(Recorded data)
BEGIN

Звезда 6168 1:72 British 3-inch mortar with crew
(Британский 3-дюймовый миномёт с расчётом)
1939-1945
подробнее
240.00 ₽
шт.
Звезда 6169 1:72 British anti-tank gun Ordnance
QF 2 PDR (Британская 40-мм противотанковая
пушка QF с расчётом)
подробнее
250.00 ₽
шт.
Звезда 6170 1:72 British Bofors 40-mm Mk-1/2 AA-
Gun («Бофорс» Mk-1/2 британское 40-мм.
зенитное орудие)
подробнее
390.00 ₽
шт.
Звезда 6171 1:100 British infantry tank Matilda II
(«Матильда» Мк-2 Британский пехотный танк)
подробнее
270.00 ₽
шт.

END
BEGIN

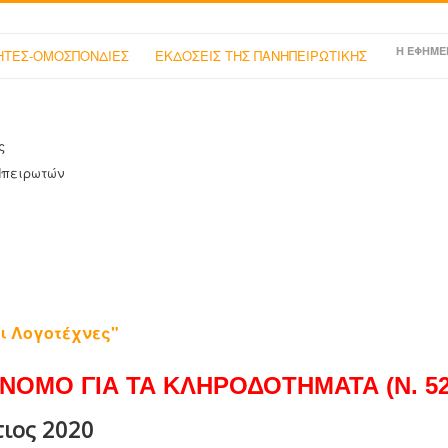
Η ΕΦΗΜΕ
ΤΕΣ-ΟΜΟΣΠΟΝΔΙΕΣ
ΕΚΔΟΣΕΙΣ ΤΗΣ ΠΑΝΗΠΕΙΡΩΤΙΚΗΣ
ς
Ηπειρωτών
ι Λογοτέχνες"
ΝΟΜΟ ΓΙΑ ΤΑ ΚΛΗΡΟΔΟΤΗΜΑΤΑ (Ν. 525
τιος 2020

END

### WORK TO BE COMPLETED
Could you output, character for character, every line of the material from the one containing "Звезда 6168 1:72" through the one containing "Звезда 6171 1:100", including both of those lines and nothing past the second?

### COMPLETED EXERCISE
Звезда 6168 1:72 British 3-inch mortar with crew
(Британский 3-дюймовый миномёт с расчётом)
1939-1945
подробнее
240.00 ₽
шт.
Звезда 6169 1:72 British anti-tank gun Ordnance
QF 2 PDR (Британская 40-мм противотанковая
пушка QF с расчётом)
подробнее
250.00 ₽
шт.
Звезда 6170 1:72 British Bofors 40-mm Mk-1/2 AA-
Gun («Бофорс» Mk-1/2 британское 40-мм.
зенитное орудие)
подробнее
390.00 ₽
шт.
Звезда 6171 1:100 British infantry tank Matilda II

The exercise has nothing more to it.